David Cameron's latest announcement to address Britain's "attractiveness deficit" in international tourism rankings (report, 13 August) perfectly illustrates not only the inconsistencies in current wider policy, but also the fundamental irreconcilabilty of old-school "economic-growth-at-any-cost" thinking with the imperatives of sustainability.

The reason why France is the world's number one tourism destination is that it is comparatively under-populated, its landscapes and architecture are relatively unspoilt, its rail system is world-class, and its food and other quality-of-life measures are outstanding.

By contrast, Britain has been assiduously eroding its national assets over the past 50 years.

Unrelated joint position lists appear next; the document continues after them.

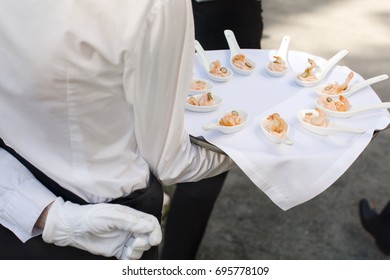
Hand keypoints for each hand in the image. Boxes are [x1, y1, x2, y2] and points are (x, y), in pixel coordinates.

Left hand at [42, 197, 160, 258]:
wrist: (74, 228)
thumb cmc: (92, 217)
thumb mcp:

Ill-considered planning policies have promoted over-development, suburbanisation, and the desecration of our historic towns and cities with low-grade architecture; intensive agriculture has laid waste our rural landscapes, polluted our soils and waterways, massacred our wildlife and produced standardised low-grade food; and a road-centric transportation policy has all but destroyed the integrity of our ever-impoverished communities.

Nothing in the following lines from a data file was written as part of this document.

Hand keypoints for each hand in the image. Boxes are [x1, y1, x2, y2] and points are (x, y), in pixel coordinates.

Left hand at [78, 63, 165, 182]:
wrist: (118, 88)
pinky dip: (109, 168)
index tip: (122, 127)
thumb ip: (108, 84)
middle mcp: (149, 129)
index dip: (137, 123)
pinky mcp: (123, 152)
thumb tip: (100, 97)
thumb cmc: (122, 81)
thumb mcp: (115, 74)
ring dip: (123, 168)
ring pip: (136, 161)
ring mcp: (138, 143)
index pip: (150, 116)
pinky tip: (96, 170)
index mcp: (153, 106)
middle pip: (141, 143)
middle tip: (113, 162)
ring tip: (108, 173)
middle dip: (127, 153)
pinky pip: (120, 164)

And for what? To create an economy which is now so grossly ineffective at delivering the quality of life that defines civilised lifestyles as to be almost irretrievable. An integrated approach to improving the value of our capital assets should be at the heart of all government policy, not simply to attract tourists, which has its own sustainability contradictions, but for the benefit of its own people.

For example, viewed conventionally, agriculture contributes a mere 1 per cent to GNP; tourism, 4 per cent. Why then, is the former, with its 75 per cent monopoly of Britain's land area, allowed to have such a detrimental impact on the latter?

Nigel Tuersley, Tisbury, Wiltshire

Who really 'gets' Stonehenge?

David Cameron has said the last government "just didn't get our heritage". If he wants to promote tourism why is he cancelling a badly needed £25m visitor centre at Stonehenge. Given that Stonehenge is 4,500 years old, a Unesco World Heritage site and a key tourist site for southern England, why doesn't he get our heritage?